L’AQUILA. «In piena emergenza pandemia, il governo è riuscito a garantire all’Aquila, e all’intero cratere del 2009, 92 milioni di euro. Una somma molto importante, grazie alla quale si potrà...

L’AQUILA. «In piena emergenza pandemia, il governo è riuscito a garantire all’Aquila, e all’intero cratere del 2009, 92 milioni di euro. Una somma molto importante, grazie alla quale si potrà avviare l’iter di tanti progetti di ricostruzione pubblica e di numerose iniziative di rilancio del territorio». Ad affermarlo è la deputata del Pd Stefania Pezzopane, che ieri, insieme al segretario comunale del partito, Emanuela Di Giovambattista, ha tenuto una conferenza stampa a Piazza Palazzo per illustrare la ripartizione delle risorse sbloccate in settimana dal Cipe. «Il plafond», ha spiegato Pezzopane, «sarà così suddiviso: 24 milioni del progetto Restart saranno impiegati per l’implementazione della mobilità elettrica, per finanziare iniziative in favore dello sviluppo turistico del Gran Sasso e delle Terre della Baronia, per l’istituzione del collegio di merito “Ferrante d’Aragona”, che sorgerà in centro storico, per rafforzare il gemellaggio con la Wayne University di Detroit.
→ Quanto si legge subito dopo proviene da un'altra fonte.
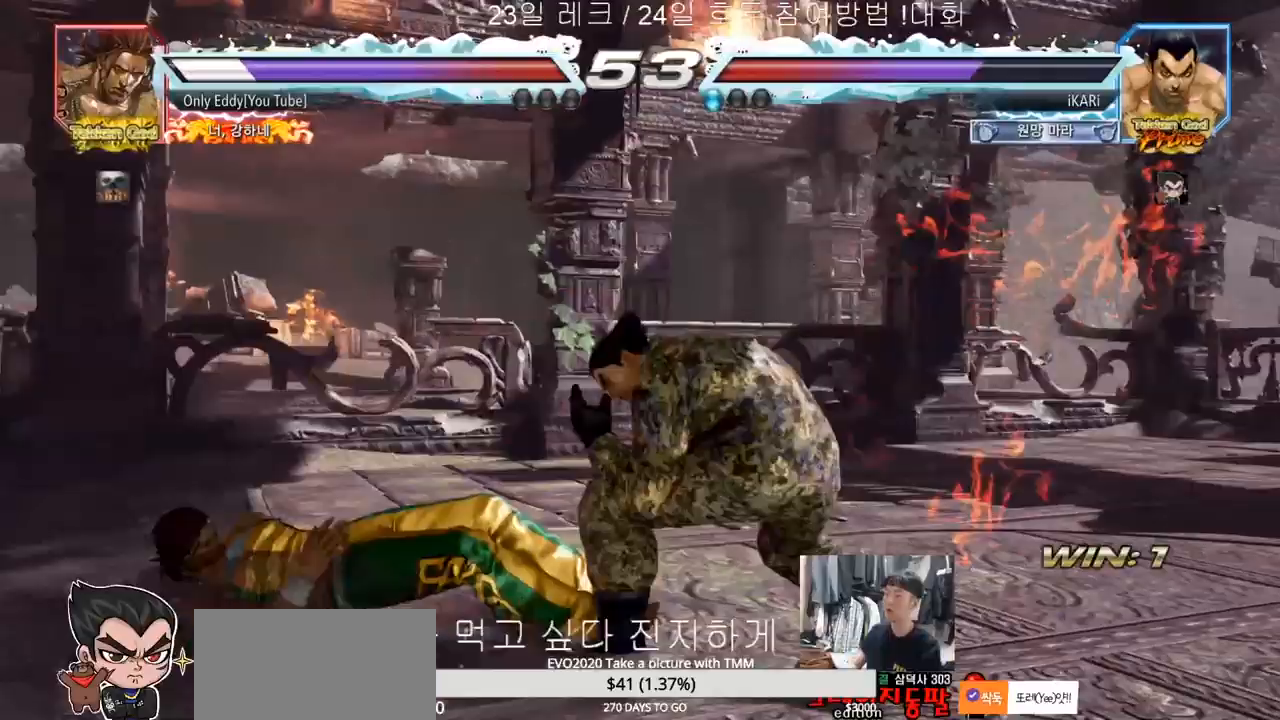
{"buttons": [], "left_stick": "center", "events": [[50, "left_stick", "down"], [150, "left_stick", "center"], [233, "TRIANGLE", "down"], [233, "left_stick", "right"], [250, "TRIANGLE", "up"], [317, "TRIANGLE", "down"], [367, "TRIANGLE", "up"], [400, "TRIANGLE", "down"], [417, "left_stick", "center"], [433, "TRIANGLE", "up"]]}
Particolarmente rilevante, poi, è il programma di social housing che stanzia 29 milioni per 11 interventi di ricostruzione su 13 fabbricati di edilizia popolare, dichiarati inagibili dopo il sisma del 2009. Si tratta delle case popolari di via Maestri del Lavoro, via Vastarini Cresi, via Scarfoglio, via Antica Arischia, via Sant’Emidio e via Corrado Pasqua a Paganica e poi ancora via XX Settembre, via Sallustio e via San Sisto. Gli interventi saranno realizzati dall’Ater e dal Provveditorato alle Opere pubbliche. Una svolta storica, attesissima dalle tante famiglie che negli anni avevano giustamente rivendicato di voler tornare a casa. Altri 38 milioni saranno destinati a edifici pubblici, sedi istituzionali, strutture sportive, cimiteri, chiese. Vogliamo ricordare anche l’intervento di adeguamento sismico per le palazzine della caserma Campomizzi. Siamo orgogliosi di questo intervento e ringraziamo le strutture tecniche degli uffici speciali e dei Comuni che si sono adoperati per raggiungere questo risultato».